Марк Иванович все подступал ближе к Курскому.
– Не только не повторю и еще прибавлю, что вы лгун газетный. Пишете о том, чего не было…
– Я лгун, а вы нахал. Погодите у меня… Погодите… Не так запоете…
– Я нахал?.. Да как ты смел это сказать, бездельник!
– Как ты смеешь меня, негодяй…
Вывих не успел договорить, как Курский дал ему здоровенную пощечину.
– Так вот же тебе и негодяй…
Марк Иванович схватил стул и бросился с ним на Курского, но был удержан Бабочкиным и другими.

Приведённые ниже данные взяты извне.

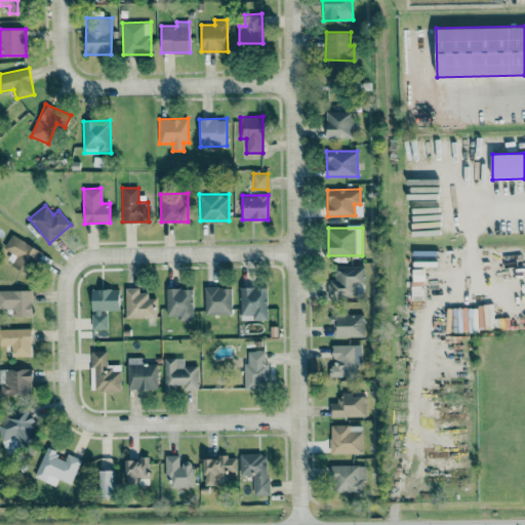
[(11,252),(6,263),(31,274),(42,249),(10,235),(4,249),(11,252)]
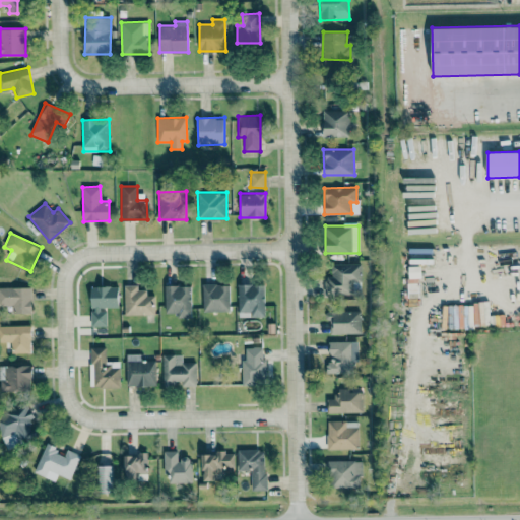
[(360,263),(331,264),(331,277),(324,278),(325,295),(361,294),(360,263)]
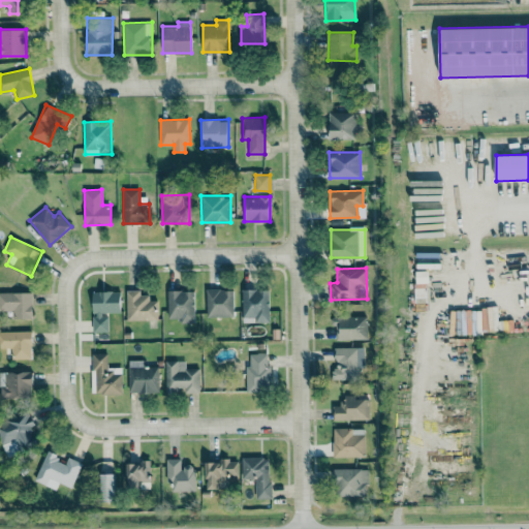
[(158,319),(158,301),(150,301),(150,294),(141,294),(141,289),(127,289),(127,319),(158,319)]
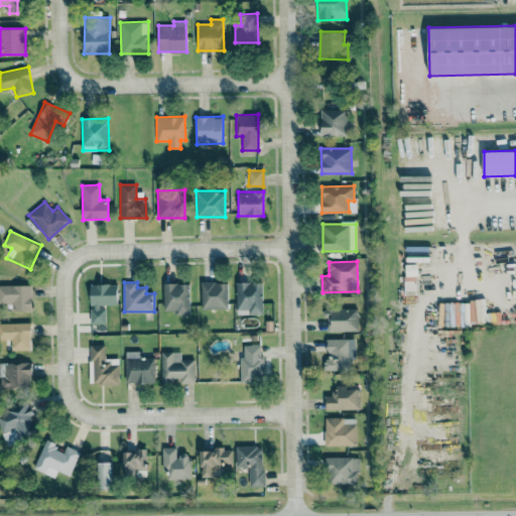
[(227,282),(201,282),(202,308),(228,308),(227,282)]
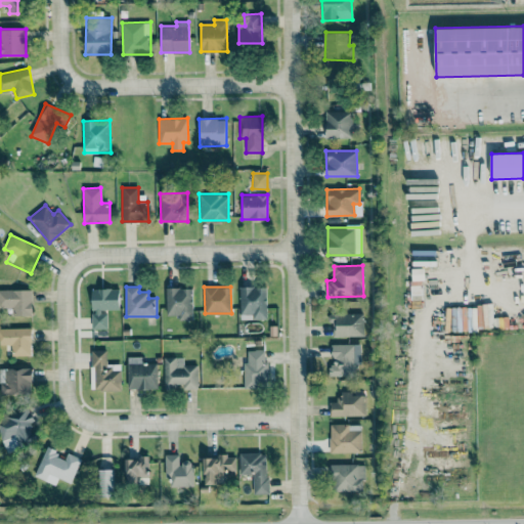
[(267,319),(267,287),(239,287),(241,317),(251,317),(251,319),(267,319)]
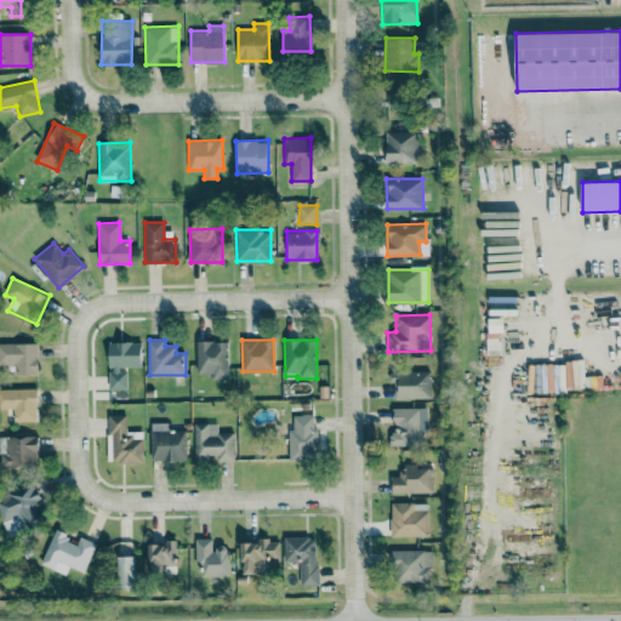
[(108,342),(109,370),(109,389),(127,389),(127,368),(141,368),(141,341),(108,342)]
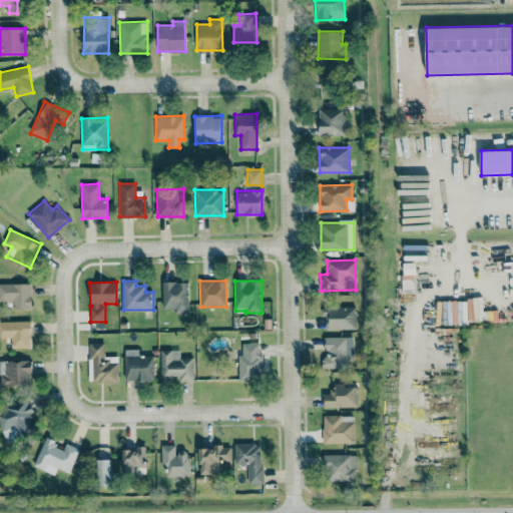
[(188,313),(188,282),(162,282),(163,309),(174,309),(175,313),(188,313)]
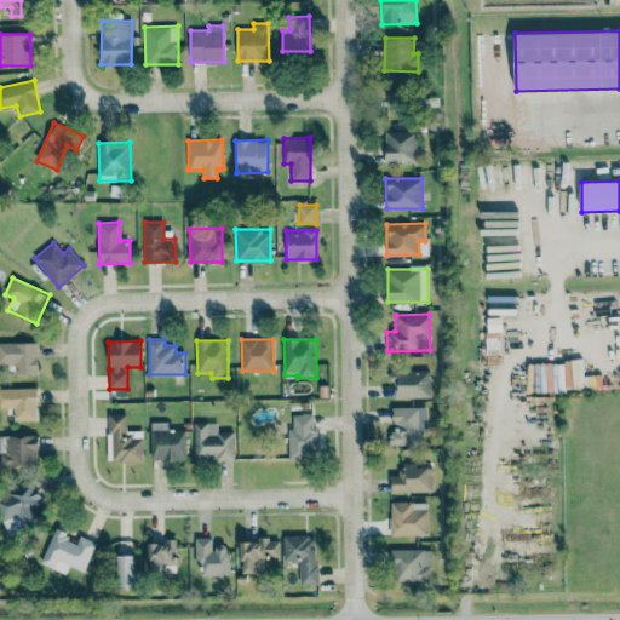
[(38,343),(0,342),(0,363),(18,363),(18,373),(38,373),(38,343)]
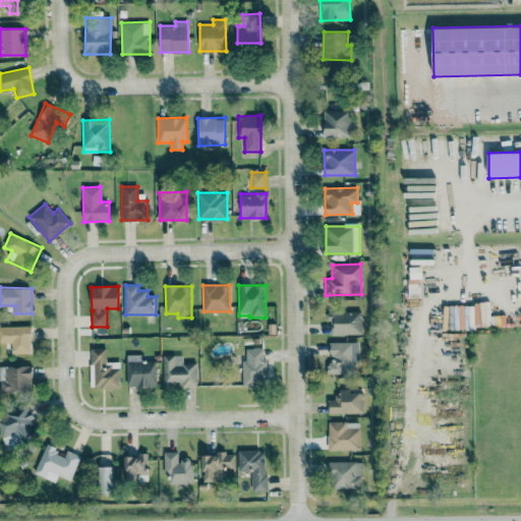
[(330,334),(362,334),(361,311),(329,311),(330,334)]
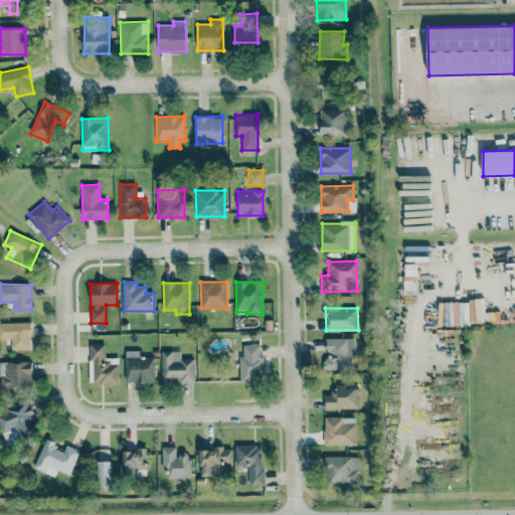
[(31,349),(30,322),(0,322),(0,338),(11,338),(11,349),(31,349)]
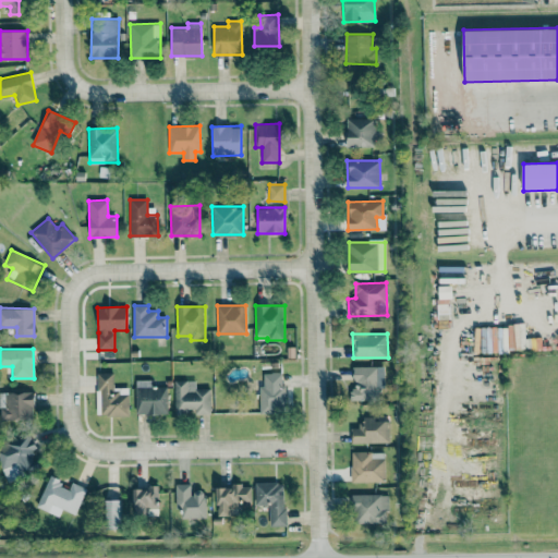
[(352,366),(353,400),(379,399),(378,387),(384,387),(384,366),(352,366)]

Скандал вышел полный. На шум вбежали игравшие в карты члены и гости «общества».
Так окончилось первое и последнее заседание вновь испеченного комитета.
Наличные члены общества обязали председателя Величковского созвать экстренное общее собрание для обсуждения положения дел и принятия каких-либо мер для восстановления порядка.
Такое собрание и было созвано через несколько дней.